If you're interested in playing with Hacker News data and don't want to download the entire dataset (or don't have the CPU/memory to perform large JOINs on stories/comments), you can use the Google BigQuery HN dataset, which is now up-to-date: https://cloud.google.com/bigquery/public-data/hacker-news (specifically, the .full table, which combines both stories and comments; the dedicated tables are not up-to-date)
I see this link mentioned all the time, but every time I try it I can't get it to work.
Specifically, the "GO TO THE HACKER NEWS DATASET" big blue button on that page. It kicks me over to a Google Cloud console link, which spins for a few seconds, and then brings up a "Welcome to BigQuery!" modal. The only thing I can do then is click "Create a Project", which then kicks me over to the generic console with a listing of all APIs.
Ah, OK, forgot there's the item id for comments, ensuring 100% comment coverage.

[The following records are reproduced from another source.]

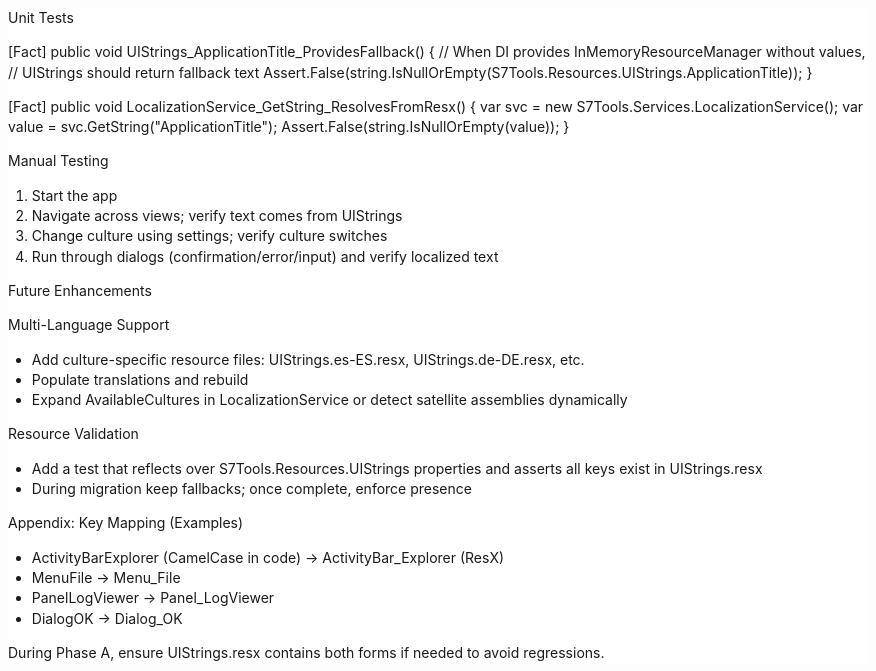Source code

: Unit Tests

[Fact]
public void UIStrings_ApplicationTitle_ProvidesFallback()
{
    // When DI provides InMemoryResourceManager without values,
    // UIStrings should return fallback text
    Assert.False(string.IsNullOrEmpty(S7Tools.Resources.UIStrings.ApplicationTitle));
}

[Fact]
public void LocalizationService_GetString_ResolvesFromResx()
{
    var svc = new S7Tools.Services.LocalizationService();
    var value = svc.GetString("ApplicationTitle");
    Assert.False(string.IsNullOrEmpty(value));
}

Manual Testing

1. Start the app
2. Navigate across views; verify text comes from UIStrings
3. Change culture using settings; verify culture switches
4. Run through dialogs (confirmation/error/input) and verify localized text

Future Enhancements

Multi-Language Support
- Add culture-specific resource files: UIStrings.es-ES.resx, UIStrings.de-DE.resx, etc.
- Populate translations and rebuild
- Expand AvailableCultures in LocalizationService or detect satellite assemblies dynamically

Resource Validation
- Add a test that reflects over S7Tools.Resources.UIStrings properties and asserts all keys exist in UIStrings.resx
- During migration keep fallbacks; once complete, enforce presence

Appendix: Key Mapping (Examples)

- ActivityBarExplorer (CamelCase in code) -> ActivityBar_Explorer (ResX)
- MenuFile -> Menu_File
- PanelLogViewer -> Panel_LogViewer
- DialogOK -> Dialog_OK

During Phase A, ensure UIStrings.resx contains both forms if needed to avoid regressions.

(I read "the story vote count is inaccurate for certain stories because it is only scraped once and not updated" and thought some comments might be left out too.)
So, 145M at min. 10 sec. per comment, that's at least 40k hours worth, probably one order of magnitude more. Just writing time, reading maybe 3 orders of magnitude more.
Kudos to archive.org for hosting torrents. It would be helpful to know the size of the download up front. Nice clean web page design; would love to see that one bit of information added.
Thanks. My point to the web designer stands though, the information should be on the first page. Before seeing your message, I looked and didn't find it; had to determine it by loading up the torrent in a client. Also as sillysaurus3 pointed out the expanded size is useful too.